GemBox.Document PDF reader was designed to handle these scenarios. For an example, see the extract text from PDF example.
GemBox.Document also supports reading encrypted PDF files. For an example, see the PDF encryption example.
Based on customer feedback, we might also implement high fidelity PDF reading using text frames, but with the same limitations as mentioned above.
Support level for PDF, XPS and image formats
Exporting a document to a fixed document file format, such as PDF and XPS, and to image formats is accomplished with GemBox.Document internal paginator and renderer that are commonly used for all formats mentioned.
This means that PDF, XPS and image formats share the same level of support for document features, since they are all rendered in the same way.
The following list contains GemBox.Document API members that are, currently, not supported when exporting to PDF, XPS and image formats:
- ViewOptions class.
- WriteProtection class.
- CharacterFormat properties:
- TextWrappingStyle fields Through and Tight.
- BorderStyle fields Triple, Wave and DoubleWave.
- UnderlineType fields Wave and DoubleWave.
- Bar field.
- PenCompoundType fields.
- EffectPadding property.
Support for these members will be added in future versions of GemBox.Document based on customer feedback.
Support for ISO-standardized versions of the Portable Document Format (PDF)
GemBox.Document supports writing to PDF/A, the ISO-standardized version of the Portable Document Format (PDF) specialized for long-term archiving of electronic documents.
The following list contains conformance levels that are currently supported when exporting to PDF format:
Support for Partially Trusted applications
Most of the Internet Service Providers restrict hosted ASP.NET applications to Medium Level Trust and by doing so, disable accessing files outside the application directory, among other things, as explained in trust Element (ASP.NET Settings Schema) level Attribute.

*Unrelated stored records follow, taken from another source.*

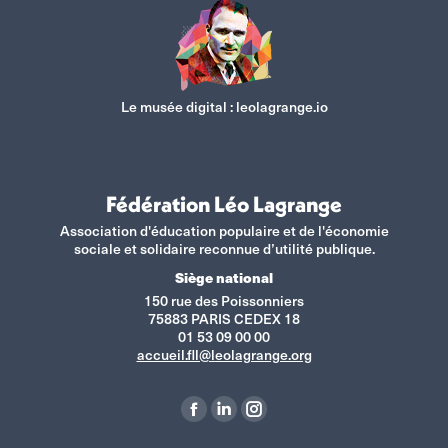
Le musée digital :
leolagrange.io
Fédération Léo Lagrange
Association d'éducation populaire et de l'économie
sociale et solidaire reconnue d’utilité publique.
Siège national
150 rue des Poissonniers
75883 PARIS CEDEX 18
01 53 09 00 00
accueil.fll@leolagrange.org
Retrouvez-nous sur :
La
La
La
page
page
page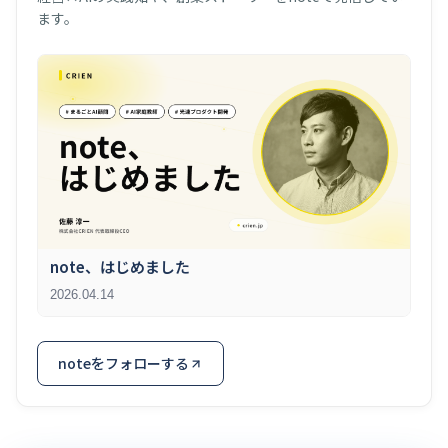
経営×AIの実践知や、創業ストーリーをnoteで発信してい
ます。
note、はじめました
2026.04.14
noteをフォローする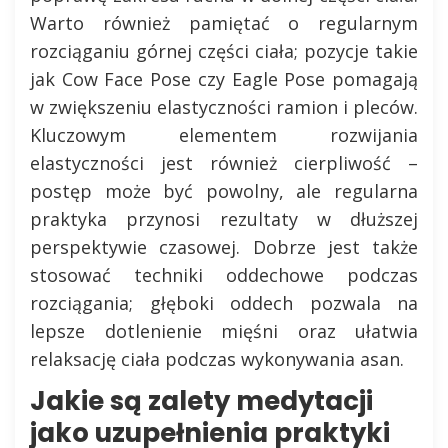
Warto również pamiętać o regularnym
rozciąganiu górnej części ciała; pozycje takie
jak Cow Face Pose czy Eagle Pose pomagają
w zwiększeniu elastyczności ramion i pleców.
Kluczowym elementem rozwijania
elastyczności jest również cierpliwość –
postęp może być powolny, ale regularna
praktyka przynosi rezultaty w dłuższej
perspektywie czasowej. Dobrze jest także
stosować techniki oddechowe podczas
rozciągania; głęboki oddech pozwala na
lepsze dotlenienie mięśni oraz ułatwia
relaksację ciała podczas wykonywania asan.
Jakie są zalety medytacji
jako uzupełnienia praktyki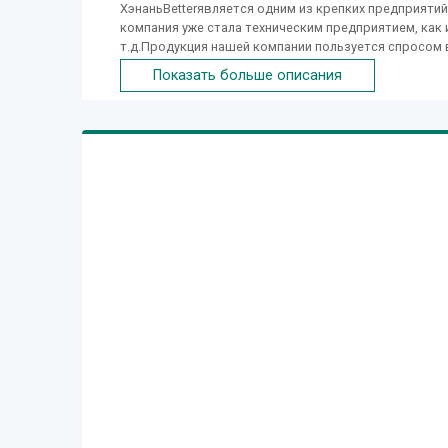
ХэнаньBetterявляется одним из крепких предприятий
компания уже стала техническим предприятием, как 
т.д.Продукция нашей компании пользуется спросом 
манедония, танзания, и т .д.мы получили хорошую оц
Показать больше описания
странах мира присуствуют в нашу компанию, вместе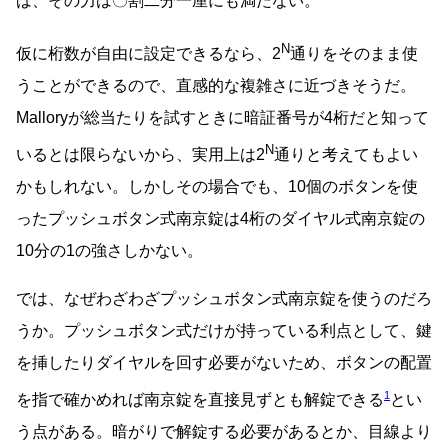
ば、その力は〇割二分一厘にも満たない。
N
仮に桁数が自由に設定できるなら、2
通りをそのまま使
うことができるので、直感的な複雑さに近づきそうだ。
Malloryが総当たりを試すときに暗証番号が4桁だと知って
N
いるとは限らないから、実用上は2
通りと考えてもよい
かもしれない。しかしその場合でも、10個のボタンを使
ったプッシュボタン式南京錠は4桁のダイヤル式南京錠の
10分の1の強さしかない。
では、なぜわざわざプッシュボタン式南京錠を使うのだろ
うか。プッシュボタン式だけが持っている利点として、鍵
を挿したりダイヤルを回す必要がないため、ボタンの配置
1
を指で確かめれば南京錠を直接見ずとも解錠できる
とい
う点がある。暗がりで解錠する必要があるとか、目線より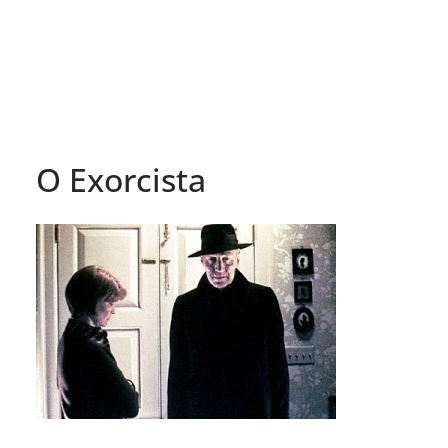
O Exorcista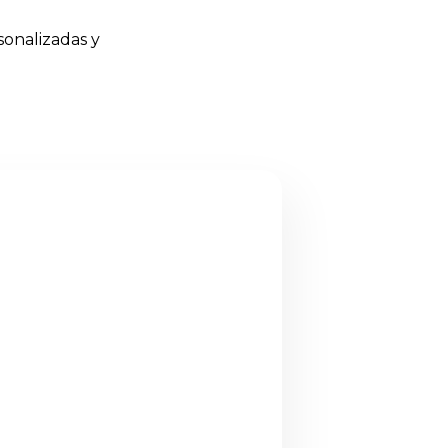
sonalizadas y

GemBox.Document support for Partially Trusted applications depends on the used file formats as follows:
- Word Document (DOCX), Word 97-2003 Document (DOC), HyperText Markup Language (HTML), Rich Text Format (RTF) and Plain Text (TXT) are fully supported in Partially Trusted applications.
- Adobe Portable Document Format (PDF) is supported in Partially Trusted applications if font location is set to a directory that is available to the Partially Trusted application.
Setting the font location directory is necessary for Partially Trusted applications because they can only access files inside the application directory, and font files are, by default, located in C:\Windows\Fonts, which is restricted to Partially Trusted applications. For more information on how to set font location directory, see Private Fonts sample. Font files are, usually, copyrighted, so make sure you conform to the font license, before copying a font file to another location.
- Microsoft XML Paper Specification (XPS) is not supported in Partially Trusted applications because ReachFramework.dll assembly, where most of the XPS implementation resides, is not decorated with AllowPartiallyTrustedCallersAttribute.
- Creating a digitally signed PDF file is not supported in Partially Trusted applications because ComputeSignature() does not work in partial trust.
- Image formats (PNG, JPEG, GIF, BMP, TIFF, WMP) are not supported in Partially Trusted applications because BitmapEncoder class and its derived classes, used for writing image data to the specific image file format, do not work in partial trust.
- Printing is not supported in Partially Trusted applications because it uses XPS infrastructure.
- Charts are not supported in Partially Trusted applications because they rely on reflection.